The full listing, exactly as written and with no images, is the expected output.
::: Supplied material :::
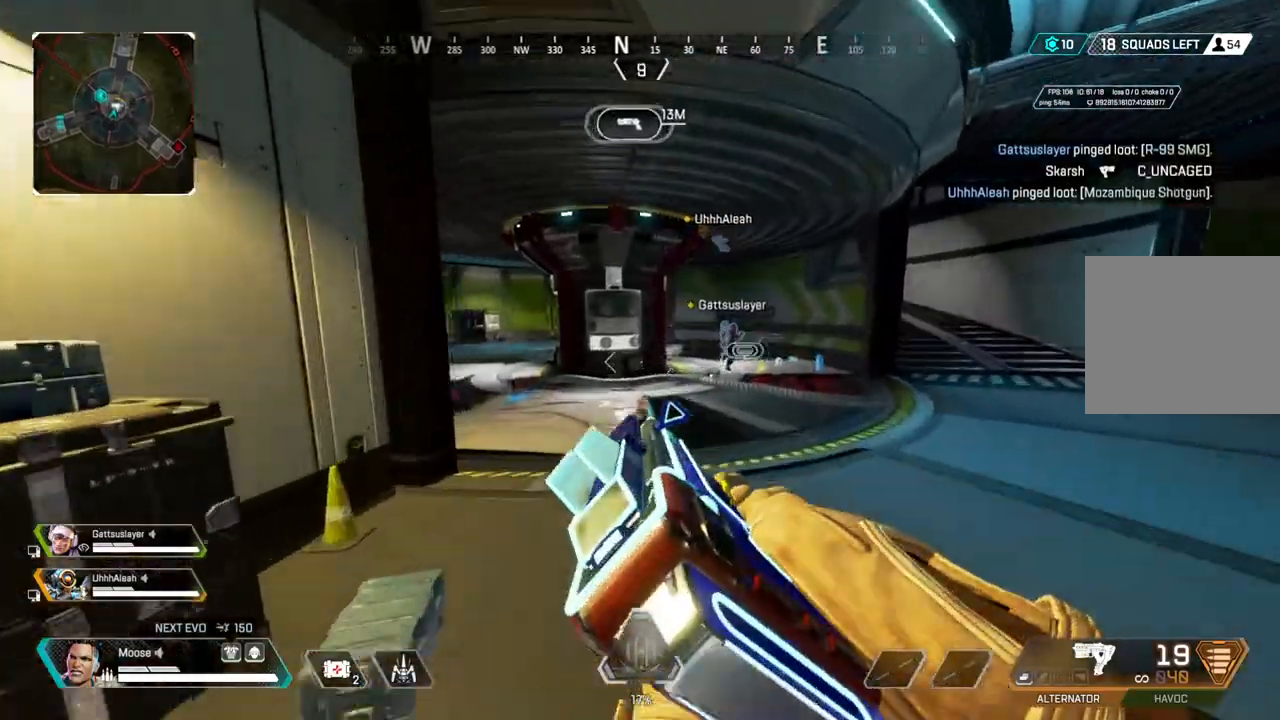
{"buttons": [], "left_stick": "up", "right_stick": "center", "events": [[50, "CIRCLE", "down"], [167, "CIRCLE", "up"], [267, "left_stick", "up-left"], [367, "left_stick", "up"]]}
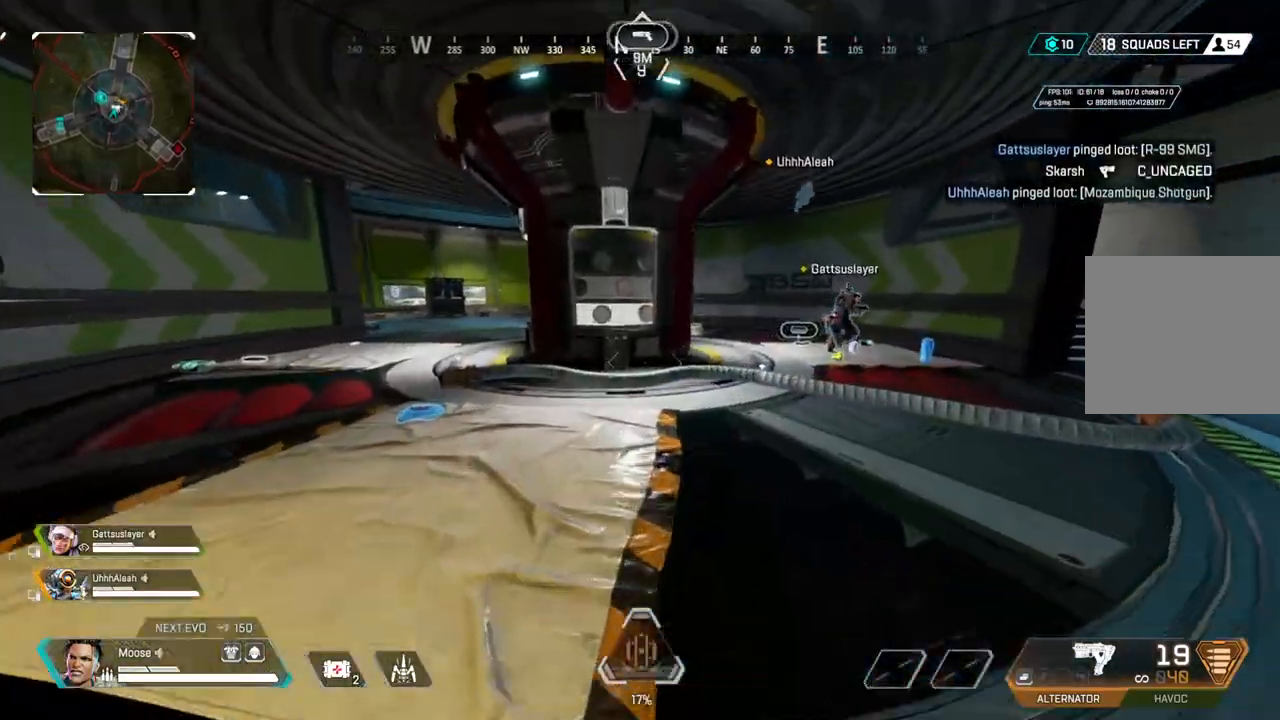
{"buttons": [], "left_stick": "up", "right_stick": "center", "events": []}
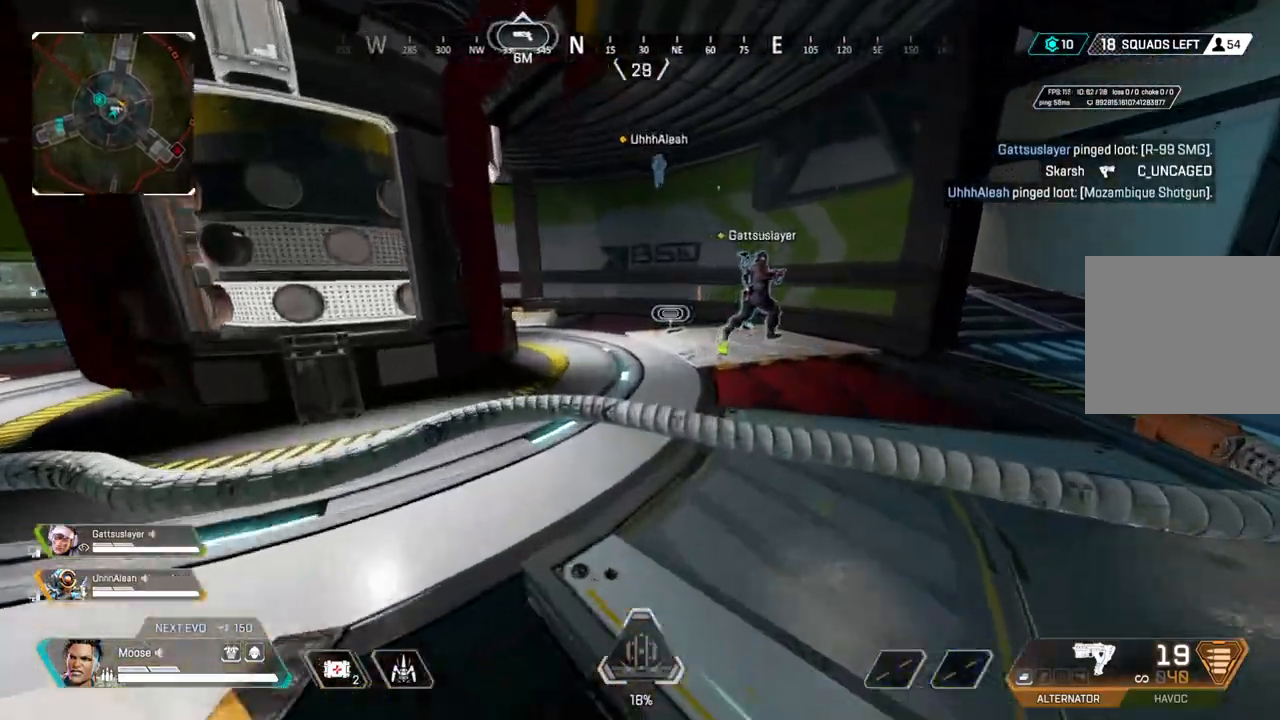
{"buttons": [], "left_stick": "up", "right_stick": "center", "events": []}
:::
Answer to this problem:
{"buttons": [], "left_stick": "up", "right_stick": "center", "events": [[50, "CIRCLE", "down"], [167, "CIRCLE", "up"], [267, "left_stick", "up-left"], [367, "left_stick", "up"]]}
{"buttons": [], "left_stick": "up", "right_stick": "center", "events": []}
{"buttons": [], "left_stick": "up", "right_stick": "center", "events": []}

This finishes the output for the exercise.